[FN#153] Suggesting a private pleasaunce in Al-Rauzah which has ever been and is still a succession of gardens.

[FN#154] The writer in The Athenæum calls him Ibn Miyvah, and adds that the Badawiyah wrote to her cousin certain verses complaining of her thraldom, which the youth answered abusing the Caliph. Al-Ámir found the correspondence and ordered Ibn Miyah’s tongue to be cut out, but he saved himself by a timely flight.

[FN#155] In Night dccclxxxv. we have the passage “He was a wily thief: none could avail against his craft as he were Abu Mohammed Al-Battál”: the word etymologically means The Bad; but see infra.

[FN#156] Amongst other losses which Orientals have sustained by the death of Rogers Bey, I may mention his proposed translation of Al-Makrízí’s great topographical work.

[FN#157] The name appears only in a later passage.

[FN#158] Mr. Payne notes (viii. 137) “apparently some famous brigand of the time” (of Charlemagne). But the title may signify The Brave, and the tale may be much older.

[FN#159] In his “Mémoire sur l’origine du Recueil des Contes intitulé Les Mille et une Nuits” (Mém. d’Hist. et de Littér. Orientale, extrait des tomes ix., et x. des Mémoires de l’Inst. Royal Acad. des Inscriptions et Belles Lettres, Paris, Imprimerie Royale, 1833). He read the Memoir before the Royal Academy on July 31, 1829. Also in his Dissertation “Sur les Mille et une Nuits” (pp. i. viii.) prefixed to the Bourdin Edit. When first the Arabist in Europe landed at Alexandria he could not exchange a word with the people the same is told of Golius the lexicographer at Tunis.
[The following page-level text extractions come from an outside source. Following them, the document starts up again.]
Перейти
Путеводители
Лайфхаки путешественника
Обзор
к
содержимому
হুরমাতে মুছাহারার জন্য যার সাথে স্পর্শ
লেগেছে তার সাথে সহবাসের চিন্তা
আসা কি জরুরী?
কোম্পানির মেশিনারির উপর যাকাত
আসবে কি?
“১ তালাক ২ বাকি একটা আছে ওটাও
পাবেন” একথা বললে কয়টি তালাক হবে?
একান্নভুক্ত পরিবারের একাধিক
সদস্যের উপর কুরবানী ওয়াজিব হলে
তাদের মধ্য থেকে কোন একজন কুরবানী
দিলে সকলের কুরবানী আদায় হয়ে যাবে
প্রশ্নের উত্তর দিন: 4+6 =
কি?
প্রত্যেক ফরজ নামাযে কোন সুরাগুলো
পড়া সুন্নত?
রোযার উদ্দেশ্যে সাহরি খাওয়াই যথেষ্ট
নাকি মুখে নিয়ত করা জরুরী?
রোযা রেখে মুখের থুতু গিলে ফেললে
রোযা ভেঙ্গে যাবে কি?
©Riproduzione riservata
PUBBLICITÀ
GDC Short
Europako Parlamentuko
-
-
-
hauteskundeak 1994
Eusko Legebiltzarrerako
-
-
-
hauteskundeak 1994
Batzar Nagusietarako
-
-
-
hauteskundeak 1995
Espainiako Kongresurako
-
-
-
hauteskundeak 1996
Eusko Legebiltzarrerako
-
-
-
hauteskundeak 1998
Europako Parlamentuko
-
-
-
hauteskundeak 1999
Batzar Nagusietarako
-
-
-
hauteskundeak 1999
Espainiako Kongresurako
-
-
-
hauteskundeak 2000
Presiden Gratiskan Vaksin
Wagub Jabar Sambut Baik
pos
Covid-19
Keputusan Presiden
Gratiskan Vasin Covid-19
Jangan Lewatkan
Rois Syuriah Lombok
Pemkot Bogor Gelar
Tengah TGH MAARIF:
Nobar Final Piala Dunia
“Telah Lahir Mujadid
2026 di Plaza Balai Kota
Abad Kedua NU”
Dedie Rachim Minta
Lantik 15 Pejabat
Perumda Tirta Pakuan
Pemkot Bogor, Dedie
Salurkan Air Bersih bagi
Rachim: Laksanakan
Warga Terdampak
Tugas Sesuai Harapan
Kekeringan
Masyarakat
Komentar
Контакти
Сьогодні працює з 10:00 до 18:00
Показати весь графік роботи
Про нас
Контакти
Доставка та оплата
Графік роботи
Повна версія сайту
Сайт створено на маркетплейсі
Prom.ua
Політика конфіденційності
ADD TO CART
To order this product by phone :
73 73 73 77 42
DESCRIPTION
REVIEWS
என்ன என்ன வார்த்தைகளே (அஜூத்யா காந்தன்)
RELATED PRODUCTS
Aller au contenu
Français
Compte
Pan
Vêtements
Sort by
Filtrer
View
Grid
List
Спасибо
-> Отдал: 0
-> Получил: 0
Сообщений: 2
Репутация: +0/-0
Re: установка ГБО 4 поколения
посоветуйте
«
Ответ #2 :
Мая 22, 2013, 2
[FN#160] Lane, Nights ii. 218.

[FN#161] This origin had been advocated a decade of years before by Shaykh Ahmad al-Shirawáni; Editor of the Calc. text (1814-18): his Persian preface opines that the author was an Arabic speaking Syrian who designedly wrote in a modern and conversational style, none of the purest withal, in order to instruct non-Arabists. Here we find the genus “Professor” pure and simple.

[FN#162] Such an assertion makes us enquire, Did De Sacy ever read through The Nights in Arabic?